/---

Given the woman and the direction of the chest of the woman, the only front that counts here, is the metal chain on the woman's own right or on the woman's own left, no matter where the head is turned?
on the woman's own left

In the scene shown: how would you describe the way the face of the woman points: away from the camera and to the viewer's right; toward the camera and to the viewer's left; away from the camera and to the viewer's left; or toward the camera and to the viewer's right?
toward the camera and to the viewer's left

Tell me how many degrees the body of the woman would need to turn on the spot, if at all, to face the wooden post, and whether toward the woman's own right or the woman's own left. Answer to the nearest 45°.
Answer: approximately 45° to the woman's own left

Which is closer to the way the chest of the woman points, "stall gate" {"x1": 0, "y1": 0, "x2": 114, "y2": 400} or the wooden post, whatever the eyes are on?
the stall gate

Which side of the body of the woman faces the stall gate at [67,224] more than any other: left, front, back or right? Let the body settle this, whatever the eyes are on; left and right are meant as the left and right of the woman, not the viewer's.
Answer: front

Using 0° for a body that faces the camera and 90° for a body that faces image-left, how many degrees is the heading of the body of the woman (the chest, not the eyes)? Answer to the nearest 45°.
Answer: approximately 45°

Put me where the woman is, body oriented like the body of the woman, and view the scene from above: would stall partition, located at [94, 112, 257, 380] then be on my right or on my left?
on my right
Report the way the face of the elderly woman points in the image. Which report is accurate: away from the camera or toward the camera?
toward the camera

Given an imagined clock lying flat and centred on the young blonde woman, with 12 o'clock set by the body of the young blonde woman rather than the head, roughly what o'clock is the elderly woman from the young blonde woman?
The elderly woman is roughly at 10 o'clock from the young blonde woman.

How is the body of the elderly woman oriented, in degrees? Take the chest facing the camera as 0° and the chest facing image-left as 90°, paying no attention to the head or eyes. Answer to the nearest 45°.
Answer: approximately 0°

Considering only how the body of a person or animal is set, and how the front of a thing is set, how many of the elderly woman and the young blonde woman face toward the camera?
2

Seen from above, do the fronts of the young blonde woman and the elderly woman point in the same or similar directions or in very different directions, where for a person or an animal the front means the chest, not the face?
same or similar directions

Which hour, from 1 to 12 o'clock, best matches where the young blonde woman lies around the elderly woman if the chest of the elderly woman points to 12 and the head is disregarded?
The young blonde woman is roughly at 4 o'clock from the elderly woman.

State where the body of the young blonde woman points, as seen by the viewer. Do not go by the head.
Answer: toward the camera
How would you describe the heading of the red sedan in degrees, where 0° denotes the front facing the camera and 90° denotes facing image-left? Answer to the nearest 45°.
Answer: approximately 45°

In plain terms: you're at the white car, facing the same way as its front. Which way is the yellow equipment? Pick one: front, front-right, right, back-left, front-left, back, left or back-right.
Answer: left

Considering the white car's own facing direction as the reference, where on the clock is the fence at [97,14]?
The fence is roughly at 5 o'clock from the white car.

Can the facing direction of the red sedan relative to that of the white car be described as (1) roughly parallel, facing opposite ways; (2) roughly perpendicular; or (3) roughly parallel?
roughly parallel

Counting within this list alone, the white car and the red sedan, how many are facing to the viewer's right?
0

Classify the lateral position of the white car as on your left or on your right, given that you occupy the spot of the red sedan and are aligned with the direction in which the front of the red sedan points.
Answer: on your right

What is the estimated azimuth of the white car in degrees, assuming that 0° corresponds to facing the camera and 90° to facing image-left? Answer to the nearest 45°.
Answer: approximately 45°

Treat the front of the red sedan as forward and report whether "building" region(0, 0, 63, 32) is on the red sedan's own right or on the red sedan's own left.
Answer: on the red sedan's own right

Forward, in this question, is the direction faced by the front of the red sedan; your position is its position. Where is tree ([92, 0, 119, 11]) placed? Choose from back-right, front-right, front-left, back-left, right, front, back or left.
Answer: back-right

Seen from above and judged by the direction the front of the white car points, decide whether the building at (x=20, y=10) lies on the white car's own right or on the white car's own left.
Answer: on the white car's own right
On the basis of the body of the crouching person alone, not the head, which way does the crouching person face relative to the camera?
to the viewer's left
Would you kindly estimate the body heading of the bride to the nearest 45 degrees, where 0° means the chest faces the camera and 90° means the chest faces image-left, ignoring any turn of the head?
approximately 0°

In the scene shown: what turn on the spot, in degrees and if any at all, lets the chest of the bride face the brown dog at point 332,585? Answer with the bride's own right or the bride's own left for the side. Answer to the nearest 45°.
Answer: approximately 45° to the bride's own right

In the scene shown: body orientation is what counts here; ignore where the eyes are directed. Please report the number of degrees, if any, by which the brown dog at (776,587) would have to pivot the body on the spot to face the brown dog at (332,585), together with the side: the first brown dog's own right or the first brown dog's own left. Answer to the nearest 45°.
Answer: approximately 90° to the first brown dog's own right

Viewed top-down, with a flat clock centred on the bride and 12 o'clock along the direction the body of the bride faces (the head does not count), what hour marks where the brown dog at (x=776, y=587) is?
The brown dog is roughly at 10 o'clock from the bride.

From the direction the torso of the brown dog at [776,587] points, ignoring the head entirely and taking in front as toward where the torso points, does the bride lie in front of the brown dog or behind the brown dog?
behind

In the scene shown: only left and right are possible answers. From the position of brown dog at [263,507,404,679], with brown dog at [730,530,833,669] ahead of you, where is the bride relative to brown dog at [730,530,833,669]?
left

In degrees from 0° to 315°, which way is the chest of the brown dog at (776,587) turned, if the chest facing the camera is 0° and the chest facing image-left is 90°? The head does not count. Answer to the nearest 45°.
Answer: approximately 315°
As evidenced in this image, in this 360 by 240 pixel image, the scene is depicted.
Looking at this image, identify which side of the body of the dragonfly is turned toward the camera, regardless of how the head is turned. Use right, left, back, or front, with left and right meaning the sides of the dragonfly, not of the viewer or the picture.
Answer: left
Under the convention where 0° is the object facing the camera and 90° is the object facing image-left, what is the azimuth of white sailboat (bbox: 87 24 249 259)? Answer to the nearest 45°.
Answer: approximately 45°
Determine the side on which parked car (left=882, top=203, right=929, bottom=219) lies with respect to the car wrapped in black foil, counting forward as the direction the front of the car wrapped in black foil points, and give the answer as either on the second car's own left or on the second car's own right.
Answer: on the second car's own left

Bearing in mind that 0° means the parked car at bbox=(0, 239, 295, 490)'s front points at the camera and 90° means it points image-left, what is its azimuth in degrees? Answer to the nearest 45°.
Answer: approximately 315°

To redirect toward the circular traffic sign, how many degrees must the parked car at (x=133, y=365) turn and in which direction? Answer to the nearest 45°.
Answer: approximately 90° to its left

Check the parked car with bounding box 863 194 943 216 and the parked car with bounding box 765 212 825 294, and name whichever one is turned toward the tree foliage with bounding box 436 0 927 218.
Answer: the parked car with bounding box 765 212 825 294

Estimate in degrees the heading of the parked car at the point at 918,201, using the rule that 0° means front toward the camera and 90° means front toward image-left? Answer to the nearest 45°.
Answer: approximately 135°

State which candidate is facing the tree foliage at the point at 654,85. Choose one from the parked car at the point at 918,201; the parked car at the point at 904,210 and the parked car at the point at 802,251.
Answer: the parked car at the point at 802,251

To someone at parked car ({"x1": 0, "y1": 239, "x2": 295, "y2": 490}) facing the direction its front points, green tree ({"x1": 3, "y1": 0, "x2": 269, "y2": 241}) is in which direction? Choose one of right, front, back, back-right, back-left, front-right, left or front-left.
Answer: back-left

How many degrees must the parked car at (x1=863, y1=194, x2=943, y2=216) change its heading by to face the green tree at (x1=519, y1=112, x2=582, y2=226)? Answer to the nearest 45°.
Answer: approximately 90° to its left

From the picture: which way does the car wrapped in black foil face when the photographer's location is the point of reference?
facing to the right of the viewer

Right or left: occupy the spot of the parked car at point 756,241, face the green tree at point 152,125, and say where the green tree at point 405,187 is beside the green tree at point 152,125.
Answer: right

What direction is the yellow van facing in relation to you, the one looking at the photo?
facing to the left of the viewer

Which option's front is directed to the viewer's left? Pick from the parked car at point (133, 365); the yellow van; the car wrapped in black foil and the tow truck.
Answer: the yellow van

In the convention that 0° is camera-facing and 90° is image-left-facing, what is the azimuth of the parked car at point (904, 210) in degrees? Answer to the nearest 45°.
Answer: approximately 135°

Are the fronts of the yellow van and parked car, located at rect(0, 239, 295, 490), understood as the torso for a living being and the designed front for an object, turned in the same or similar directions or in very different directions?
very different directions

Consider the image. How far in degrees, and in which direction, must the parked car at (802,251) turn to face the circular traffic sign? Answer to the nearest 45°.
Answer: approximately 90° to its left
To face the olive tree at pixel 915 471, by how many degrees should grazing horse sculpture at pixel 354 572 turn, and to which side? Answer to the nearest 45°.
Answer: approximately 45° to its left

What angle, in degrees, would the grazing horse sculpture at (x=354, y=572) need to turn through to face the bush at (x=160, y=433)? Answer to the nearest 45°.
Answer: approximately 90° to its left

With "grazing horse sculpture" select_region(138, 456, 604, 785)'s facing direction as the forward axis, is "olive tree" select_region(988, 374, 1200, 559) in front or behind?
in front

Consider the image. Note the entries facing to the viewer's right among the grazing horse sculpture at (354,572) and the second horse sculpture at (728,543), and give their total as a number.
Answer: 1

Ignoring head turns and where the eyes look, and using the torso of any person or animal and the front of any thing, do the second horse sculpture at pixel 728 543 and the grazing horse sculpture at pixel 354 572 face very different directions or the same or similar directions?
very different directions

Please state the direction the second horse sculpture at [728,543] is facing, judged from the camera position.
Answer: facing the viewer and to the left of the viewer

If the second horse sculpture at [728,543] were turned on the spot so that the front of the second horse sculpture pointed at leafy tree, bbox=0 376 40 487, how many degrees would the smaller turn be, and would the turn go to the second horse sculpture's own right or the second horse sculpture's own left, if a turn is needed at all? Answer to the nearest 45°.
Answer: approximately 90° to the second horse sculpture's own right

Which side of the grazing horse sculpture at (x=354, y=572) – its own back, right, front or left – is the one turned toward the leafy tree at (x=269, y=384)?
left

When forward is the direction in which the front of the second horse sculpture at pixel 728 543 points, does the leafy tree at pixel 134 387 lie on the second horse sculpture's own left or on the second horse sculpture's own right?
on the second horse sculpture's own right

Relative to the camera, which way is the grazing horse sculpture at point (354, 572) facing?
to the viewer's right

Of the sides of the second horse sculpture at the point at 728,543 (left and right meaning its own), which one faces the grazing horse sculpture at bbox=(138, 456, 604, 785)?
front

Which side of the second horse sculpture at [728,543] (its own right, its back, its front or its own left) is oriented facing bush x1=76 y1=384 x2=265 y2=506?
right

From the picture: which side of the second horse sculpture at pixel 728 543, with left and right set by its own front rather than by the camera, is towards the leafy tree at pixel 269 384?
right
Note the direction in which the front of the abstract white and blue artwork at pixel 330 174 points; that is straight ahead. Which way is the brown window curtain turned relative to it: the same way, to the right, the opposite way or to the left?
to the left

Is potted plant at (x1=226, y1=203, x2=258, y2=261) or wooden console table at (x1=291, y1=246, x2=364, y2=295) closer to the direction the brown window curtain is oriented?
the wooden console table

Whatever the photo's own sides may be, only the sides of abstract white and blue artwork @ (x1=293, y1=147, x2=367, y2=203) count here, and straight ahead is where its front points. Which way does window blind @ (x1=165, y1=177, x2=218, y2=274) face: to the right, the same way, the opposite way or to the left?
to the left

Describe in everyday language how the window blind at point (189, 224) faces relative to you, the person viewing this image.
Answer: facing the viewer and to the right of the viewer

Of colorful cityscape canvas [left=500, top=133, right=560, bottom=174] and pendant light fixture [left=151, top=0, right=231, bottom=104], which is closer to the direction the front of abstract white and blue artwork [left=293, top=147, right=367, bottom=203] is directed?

\---

DIRECTIONS
Take the line that contains "From the picture: which side" and every line after it through the end of the listing above, and repeat them exactly.

EXPECTED ANSWER
From the picture: which side of the second horse sculpture at pixel 728 543, with left and right set by its own front rather than by the camera, is towards the leafy tree at pixel 269 384?
right
Note the direction in which the front of the abstract white and blue artwork at pixel 330 174 points; that is straight ahead. Which way is the brown window curtain turned relative to it: the same way, to the right, the opposite way or to the left?
to the left

Is potted plant at (x1=226, y1=203, x2=258, y2=261) or wooden console table at (x1=291, y1=246, x2=364, y2=295) closer to the direction the brown window curtain is oriented?
the wooden console table

Whatever the photo's own sides may be, only the sides of abstract white and blue artwork @ (x1=293, y1=147, x2=367, y2=203) count here, and straight ahead is where its front points. Which way does window blind @ (x1=165, y1=177, x2=218, y2=274) face: to the right, the same way, the opposite way or to the left?
to the left

Describe in everyday language how the window blind at point (189, 224) faces relative to you, the person viewing this image.
Answer: facing the viewer and to the right of the viewer

Of colorful cityscape canvas [left=500, top=133, right=560, bottom=174] and pendant light fixture [left=151, top=0, right=231, bottom=104], which is closer to the direction the front of abstract white and blue artwork [left=293, top=147, right=367, bottom=203] is directed?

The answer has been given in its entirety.